House prices have skyrocketed to a fresh record of close to 14 times the average annual wage, compared to around just three times the wage 100 years ago when both figures started being tracked.
It’s also jumped from 4.5 times the wage in 1975, 6.5 times in 2000, nine times in 2015, to 13.9 now, according to new longitudinal data.
There’s even little relief in sight when home prices are matched to median household disposable income. In 1981, when those figures were first collated, home prices were three times the size of income; now they’re eight times more.
AMP chief economist Dr Shane Oliver, who compiled the research, said these are deeply disturbing results. “It’s awful, and we complain about it, but it only gets worse,” he said.
“House prices compared to both wages and income are now around record levels and, while there was a bit of a dip last year, it’s now bounced back again.
“Some states are pulling the ratios down, like Victoria and Tasmania, but other states are pulling them up, and now prices are rising across the country, it’s likely to get even higher.”
Oliver’s study, using figures from the Australian Bureau of Statistics, Cotality and AMP, delivers grim tidings to potential property buyers. First time home buyers, he estimates, would only be able, on average, to borrow $520,000 to buy a house.
When the median house price in Sydney sits at $1,722,443 and in Melbourne $1,063,719 on the latest Domain House Price Report, many would be unable to get into the market, without additional funds from, for instance, the bank of mum and dad.
“The only people who can otherwise afford to buy are those trading up, using the equity in their existing homes to afford another,” Oliver said. “It’s just getting harder and harder.”
Mortgage broker Alex Lambros, director of Loan Market Unlimited, sees a lot of hopeful buyers missing out regularly as a result of not being able to borrow enough money to bridge the gap between prices and incomes despite rate cuts.
“What we are seeing more of as a result is people redefining what they’re willing to buy rather than not enter the market,” he said. “It’s an adjustment of expectation.
“They might buy a unit rather than a house, or move further out of the cities where they can afford to buy and get more value for their money.”

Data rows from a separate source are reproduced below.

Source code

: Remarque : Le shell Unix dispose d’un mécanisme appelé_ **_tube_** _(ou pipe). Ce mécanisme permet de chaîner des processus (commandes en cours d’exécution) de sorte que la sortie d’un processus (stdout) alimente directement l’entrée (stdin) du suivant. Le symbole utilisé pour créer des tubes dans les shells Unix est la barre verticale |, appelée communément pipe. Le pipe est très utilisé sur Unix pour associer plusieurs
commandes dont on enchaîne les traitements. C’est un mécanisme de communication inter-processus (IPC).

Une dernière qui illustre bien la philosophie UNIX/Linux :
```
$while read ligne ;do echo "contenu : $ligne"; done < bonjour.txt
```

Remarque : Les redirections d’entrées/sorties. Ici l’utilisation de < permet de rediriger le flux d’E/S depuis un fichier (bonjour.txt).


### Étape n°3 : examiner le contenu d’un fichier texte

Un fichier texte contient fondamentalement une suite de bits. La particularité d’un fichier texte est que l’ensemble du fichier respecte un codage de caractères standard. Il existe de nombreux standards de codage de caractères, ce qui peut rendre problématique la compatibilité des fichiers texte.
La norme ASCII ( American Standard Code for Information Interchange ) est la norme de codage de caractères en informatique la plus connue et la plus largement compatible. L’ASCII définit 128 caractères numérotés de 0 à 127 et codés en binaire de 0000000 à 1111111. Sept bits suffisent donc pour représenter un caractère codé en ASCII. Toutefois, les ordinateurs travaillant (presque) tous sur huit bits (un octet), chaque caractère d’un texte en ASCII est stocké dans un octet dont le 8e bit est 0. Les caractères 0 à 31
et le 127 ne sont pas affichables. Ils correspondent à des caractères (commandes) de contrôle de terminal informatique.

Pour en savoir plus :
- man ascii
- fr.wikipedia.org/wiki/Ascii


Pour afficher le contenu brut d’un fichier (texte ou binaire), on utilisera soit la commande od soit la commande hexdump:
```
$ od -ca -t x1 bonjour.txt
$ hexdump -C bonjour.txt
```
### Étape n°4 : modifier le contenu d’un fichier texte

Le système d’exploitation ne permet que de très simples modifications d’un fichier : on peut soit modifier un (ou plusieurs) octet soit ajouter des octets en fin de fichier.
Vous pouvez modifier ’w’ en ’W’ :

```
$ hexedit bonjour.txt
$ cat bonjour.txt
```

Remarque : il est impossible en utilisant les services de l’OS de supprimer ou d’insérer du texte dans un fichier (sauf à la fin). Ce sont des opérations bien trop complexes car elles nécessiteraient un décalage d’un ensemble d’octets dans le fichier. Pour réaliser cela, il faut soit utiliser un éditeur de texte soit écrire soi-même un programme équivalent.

A similar median price-to-income ratio study, the Demographia International Housing Affordability report, using a different method, has Sydney house prices now at 13.8 times the median household income, making it the second least affordable city analysed, behind Hong Kong. Melbourne’s ratio is also “impossibly unaffordable” at 9.7.

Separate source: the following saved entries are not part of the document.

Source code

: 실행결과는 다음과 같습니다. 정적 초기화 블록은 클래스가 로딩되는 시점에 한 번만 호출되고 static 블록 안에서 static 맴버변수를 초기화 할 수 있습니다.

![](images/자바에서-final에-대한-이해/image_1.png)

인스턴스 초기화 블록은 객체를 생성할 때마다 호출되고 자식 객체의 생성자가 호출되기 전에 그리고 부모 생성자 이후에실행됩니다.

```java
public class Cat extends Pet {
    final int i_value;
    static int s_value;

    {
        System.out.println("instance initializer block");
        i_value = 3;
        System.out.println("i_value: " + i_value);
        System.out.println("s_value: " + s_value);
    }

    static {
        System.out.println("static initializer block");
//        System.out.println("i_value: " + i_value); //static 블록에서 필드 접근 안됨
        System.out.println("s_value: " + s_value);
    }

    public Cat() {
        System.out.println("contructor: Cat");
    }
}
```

The drivers behind the growing gap between wages and income and house prices are mostly supply and demand, according to Oliver. House prices have jumped over the past quarter in all cities, largely as a result of interest rate cuts, and the hope of more, which have boosted buyer confidence. Then there’s a chronic shortage of homes to buy, estimated at around 200,000, and possibly even as many as 300,000.
“It will continue getting more difficult for people over time to keep up with the rise in house prices,” Oliver said. “While interest rate cuts will enable people to borrow more, we won’t see the same downward trend in rates that we’ve seen in recent years and over the pandemic, when they fell back to 3 per cent, 2 per cent, as low as 0.1 per cent.

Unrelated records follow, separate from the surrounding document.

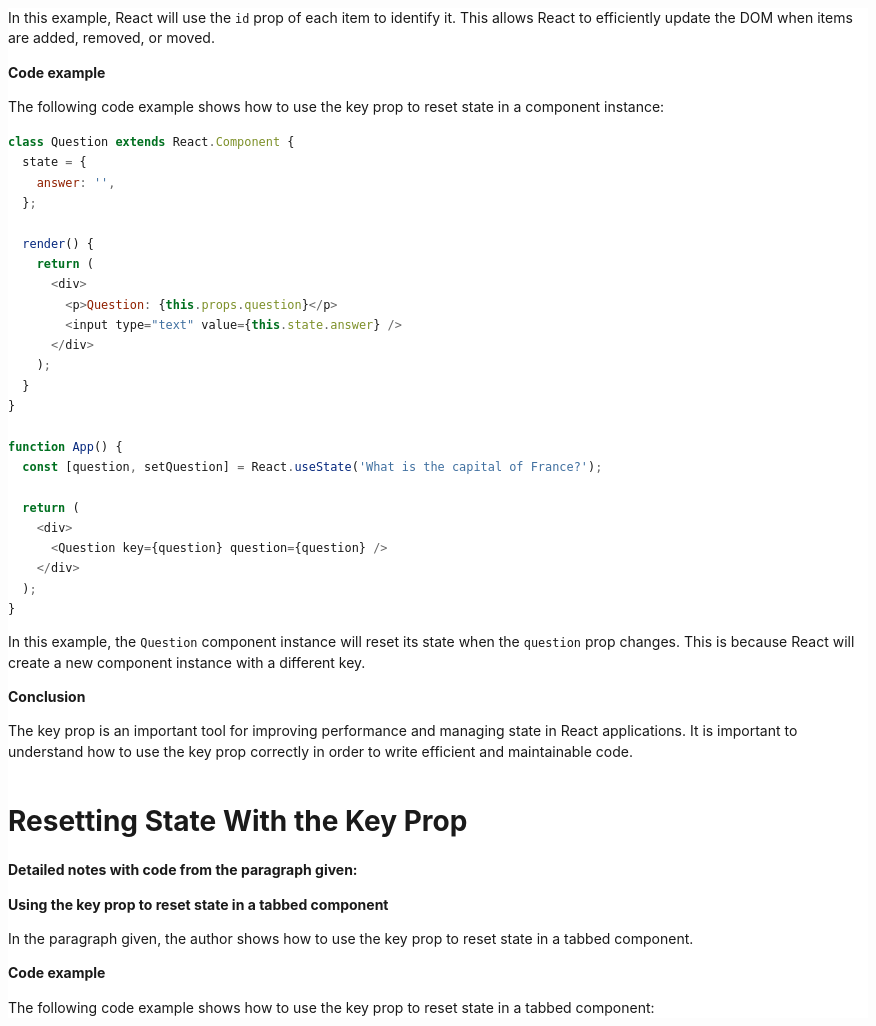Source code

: In this example, React will use the `id` prop of each item to identify it. This allows React to efficiently update the DOM when items are added, removed, or moved.

**Code example**

The following code example shows how to use the key prop to reset state in a component instance:

```javascript
class Question extends React.Component {
  state = {
    answer: '',
  };

  render() {
    return (
      <div>
        <p>Question: {this.props.question}</p>
        <input type="text" value={this.state.answer} />
      </div>
    );
  }
}

function App() {
  const [question, setQuestion] = React.useState('What is the capital of France?');

  return (
    <div>
      <Question key={question} question={question} />
    </div>
  );
}
```

In this example, the `Question` component instance will reset its state when the `question` prop changes. This is because React will create a new component instance with a different key.

**Conclusion**

The key prop is an important tool for improving performance and managing state in React applications. It is important to understand how to use the key prop correctly in order to write efficient and maintainable code.

# Resetting State With the Key Prop

**Detailed notes with code from the paragraph given:**

**Using the key prop to reset state in a tabbed component**

In the paragraph given, the author shows how to use the key prop to reset state in a tabbed component.

**Code example**

The following code example shows how to use the key prop to reset state in a tabbed component:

“So we’ll continue with prices going up as more people chase a limited number of houses. The only restraint on the growth in those price-to-income ratios will be when people aren’t able any longer to get the money they need. We don’t know quite where it will end.”
PRD chief economist Dr Diaswati Mardiasmo says the only surprise in the rising ratio is that it’s not even higher. Only the wage growth of 4-5 per cent since COVID – compared to the 2-2.5 per cent before – has helped peg it at 13.9 instead of maybe 18.
“It could go as high as 18 unless we build more homes or change preferences,” she said. “On the supply side, we’re still not building enough houses and haven’t yet caught up to the construction and labour costs after COVID, and reduced the red tape.
“On the demand side, people still prefer houses over units. We haven’t really got enough into all the different types of houses that could be available, either, like tiny houses, modular homes, space capsules, 3D-printed homes and prefab manufactured housing. The next generations have to be more adaptable to that.”